What the task requires: Extend the article on training without running, starting right after its last sentence.

Source document:
4 Ways to Train That Don’t Involve Running

Between parties, late-night shopping, long to-do lists, work, kids, and the normal day-to-day routine, it’s easy to see how a strict running schedule might have gotten off course during the holidays. And even with the New Years behind us, you may be having a hard time getting back on track. In times like these, it can be helpful to shelve your running shoes (just for a little while) and try something new when it comes to ways to train.

And, you won’t completely derail your progress just because you take a break from pounding the pavement. In fact, a planned break from running may be exactly what your body needs. Here are four ways to train that don’t involve running:

Indoor Cycling

Runners of all levels can benefit from indoor cycling. Not only does it take the impact off of your knees and hips, but performing high-intensity intervals is also an effective way to improve running performance. If you have access to a spin class, get yourself in there at least two times a week. But no worries if you don’t. An upright bike (it doesn’t have to be a spin bike) will still challenge your cardiovascular system and strengthen your legs—something every runner needs.
Try a workout that includes riding uphill in a harder gear to build strength or do short sprints out of the saddle to increase your heart rate and build endurance. Riding out of the saddle also mimics running more than sitting down for the duration of the workout.

Input data:
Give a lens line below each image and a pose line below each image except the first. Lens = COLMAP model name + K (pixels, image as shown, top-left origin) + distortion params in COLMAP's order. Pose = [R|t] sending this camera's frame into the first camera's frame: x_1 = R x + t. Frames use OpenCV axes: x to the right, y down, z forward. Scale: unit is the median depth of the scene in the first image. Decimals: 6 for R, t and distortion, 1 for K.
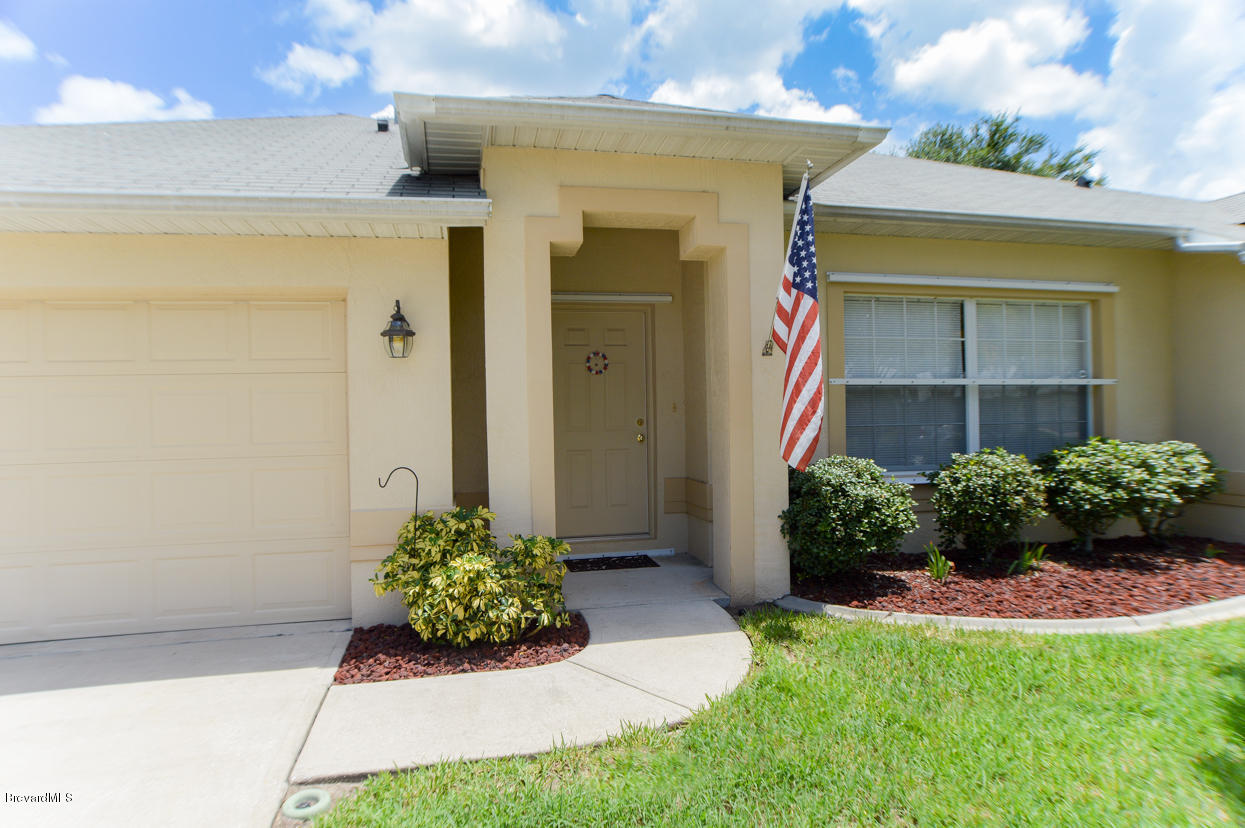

Output of the task:
Strength Training

Some runners shudder at the idea of stepping foot in a weight room—it’s inside and it’s boring. But, before you say “no way” to lifting weights, consider this: A well-designed overall strength training program—with a focus on your lower body and core—will help you become a better runner. Try a full-body circuit that includes movements such as squats, lunges (forward and lateral), kettlebell goblet squats, single-leg Romanian deadlifts, bridges, chest press, lat pull-down, rows, kettlebell swings, and core work (planks, reverse crunches, stability ball crunches, etc). Weight training two to three days a week, mixed in with two to three days of cardio, is guaranteed to keep your fitness level up.
Learn more about RunSmart’s Strength Training program here.

Aqua Jogging

If you’ve never tried running in the pool, then you’re in for quite a surprise. Aqua jogging has traditionally been used as a way to rehab from injuries, but research has also demonstrated some impressive cardiovascular benefits for runners. In fact, aerobic endurance was maintained with this deep water workout for up to six weeks in trained endurance athletes. For runners looking for a good cardio workout without the strain to their joints and muscles, aqua jogging is a good place to look. Since your feet don’t touch the bottom, a lot of people like to use a flotation device around their waist to help keep their head above water while maintaining proper form. For an added challenge, try doing interval training, Fartlek training, or temp runs while in the pool.

Get On The Floor

Yoga might seem a bit easy—especially if you’re used to clicking off 20+ miles per week—but spend some time doing the “eagle” or the “pigeon pose,” and you’ll wish running 20 miles was all you had to do. Yoga moves are best known for their ability to develop flexibility and whole-body strength, but runners will also get the added benefit of better running form, efficiency, and power. If you’re new to this method of exercise, it’s a good idea to start with a class so you can learn proper form and breathing techniques. Once you have a grasp of the poses and exercises, you can work out from home using a variety of online videos such as the yoga series from RunSmart.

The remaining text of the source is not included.